| Instruções das tarefas |
• A. Explique, com base no texto sobre as hidrovias da Amazônia, qual foi o motivo do recuo do governo segundo o editorial de O Globo.
• B. De acordo com o texto sobre as hidrovias da Amazônia, quais rios tinham hidrovias incluídas no decreto?
• C. Dê continuidade ao texto sobre o editorial das hidrovias a partir da última frase apresentada.

| Texto selecionado |

Globo avalia que Lula cedeu a "chantagem de grupos indígenas" no caso das hidrovias
Editorial critica revogação de decreto sobre concessões na Amazônia e afirma que governo recuou após invasões e atos de vandalismo
247 – O jornal O Globo publicou editorial no qual afirma que o presidente Luiz Inácio Lula da Silva errou ao revogar o decreto que incluía hidrovias da Amazônia no Programa Nacional de Desestatização. Para o periódico, o recuo representou uma capitulação à “chantagem de grupos indígenas” que se opuseram à medida.
Segundo o editorial, o decreto previa a inclusão das hidrovias nos rios Madeira, Tocantins e Tapajós no programa federal, consideradas estratégicas para facilitar o transporte de grãos na região. O texto sustenta que a decisão do governo de voltar atrás ocorreu após protestos organizados por lideranças indígenas, que incluíram invasões e atos de vandalismo.
O jornal destaca que o secretário-geral da Presidência, Guilherme Boulos, atribuiu a revogação à “escuta ativa” dos povos indígenas, que apontaram possíveis impactos do projeto sobre suas comunidades. No entanto, o editorial afirma que o recuo foi “claramente uma capitulação à chantagem”, com o objetivo de reduzir desgastes políticos dentro da base governista, especialmente no PSOL.
Protestos e invasões
De acordo com o editorial, os protestos contra o decreto começaram cerca de um mês antes da revogação. Na madrugada do último sábado, um grupo invadiu o terminal da multinacional Cargill no Porto de Santarém (PA), cuja portaria já estava bloqueada, interrompendo as operações no local. A fachada do escritório central da empresa, em São Paulo, também foi vandalizada.
Antes da invasão, os manifestantes interceptaram uma balsa de grãos atracada no porto. O Conselho Indígena Tapajós Arapiuns, apontado como coordenador dos protestos, afirmou ter aguardado por 30 dias uma posição oficial do governo federal e não ter recebido resposta a pedidos de audiência para tratar do tema.
Estudos técnicos e recuo do Planalto
O editorial ressalta que o próprio Planalto afirmou que o decreto não tratava de obras nem de privatização imediata da hidrovia do Tapajós. Em nota, o governo declarou: “O normativo trata exclusivamente da realização de estudos técnicos sobre uma possível concessão dos serviços de navegabilidade”.

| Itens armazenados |
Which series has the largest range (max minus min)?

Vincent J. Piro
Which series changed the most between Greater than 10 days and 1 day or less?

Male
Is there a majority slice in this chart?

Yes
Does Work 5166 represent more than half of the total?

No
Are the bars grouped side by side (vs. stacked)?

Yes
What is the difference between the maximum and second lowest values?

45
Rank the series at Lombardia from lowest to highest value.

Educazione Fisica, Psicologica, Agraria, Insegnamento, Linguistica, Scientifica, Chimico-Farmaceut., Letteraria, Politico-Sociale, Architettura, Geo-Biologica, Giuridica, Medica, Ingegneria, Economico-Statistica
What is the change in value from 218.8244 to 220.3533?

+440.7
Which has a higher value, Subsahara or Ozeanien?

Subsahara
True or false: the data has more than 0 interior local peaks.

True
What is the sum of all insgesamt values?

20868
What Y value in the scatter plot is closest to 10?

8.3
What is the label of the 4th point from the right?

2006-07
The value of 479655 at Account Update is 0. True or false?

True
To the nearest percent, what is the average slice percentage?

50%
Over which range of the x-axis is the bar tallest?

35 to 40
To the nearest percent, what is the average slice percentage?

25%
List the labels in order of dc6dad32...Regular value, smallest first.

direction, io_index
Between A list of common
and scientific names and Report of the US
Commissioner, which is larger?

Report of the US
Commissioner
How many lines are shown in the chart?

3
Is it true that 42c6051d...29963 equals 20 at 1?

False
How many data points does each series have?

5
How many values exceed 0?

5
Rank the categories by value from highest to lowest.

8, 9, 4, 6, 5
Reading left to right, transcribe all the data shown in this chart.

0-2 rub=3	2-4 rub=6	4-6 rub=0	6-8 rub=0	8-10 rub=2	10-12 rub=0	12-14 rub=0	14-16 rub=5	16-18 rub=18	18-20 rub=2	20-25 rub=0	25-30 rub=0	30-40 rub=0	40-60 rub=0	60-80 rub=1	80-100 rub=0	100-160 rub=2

| Resultados das tarefas |
• A. Segundo o editorial, o governo revogou o decreto para reduzir desgastes políticos dentro da base governista, especialmente no PSOL. Para o jornal, o recuo foi uma capitulação à chantagem de grupos indígenas que protestaram com invasões e atos de vandalismo.

• B. Os rios Madeira, Tocantins e Tapajós.

• C.
Para o jornal, se o objetivo da norma era apenas autorizar estudos, não haveria justificativa para suspendê-la antes mesmo da realização de análises técnicas independentes. O texto argumenta que esses estudos poderiam fornecer informações sobre impactos ambientais e sociais e indicar medidas de mitigação, como ocorre em outros projetos de concessão.
Ambiente de negócios e equilíbrio de interesses
O editorial afirma que representantes dos povos indígenas têm o direito de se opor a decretos governamentais e de apresentar reivindicações, mas sustenta que “não é tolerável invadir propriedades e praticar vandalismo contra empresas essenciais para o êxito do pujante setor do agronegócio brasileiro”.
O texto menciona ainda posicionamento da Associação Brasileira de Terminais Portuários, que classificou como “atos de violência contra uma empresa privada que não possui ingerência sobre a pauta apresentada” as ações contra a Cargill, considerando-as improdutivas e prejudiciais ao “legítimo espaço democrático de diálogo”.
Por fim, o jornal defende que, se a concessão das hidrovias na Amazônia é estratégica para o escoamento de grãos e minério, o governo deveria dar continuidade ao projeto, ouvindo as comunidades indígenas, mas também considerando as demandas do agronegócio e de outros setores envolvidos. Para o editorial, ao revogar o decreto diante dos protestos, o presidente deu “péssimo exemplo” e transmitiu o recado de que ações violentas podem levar o governo a recuar.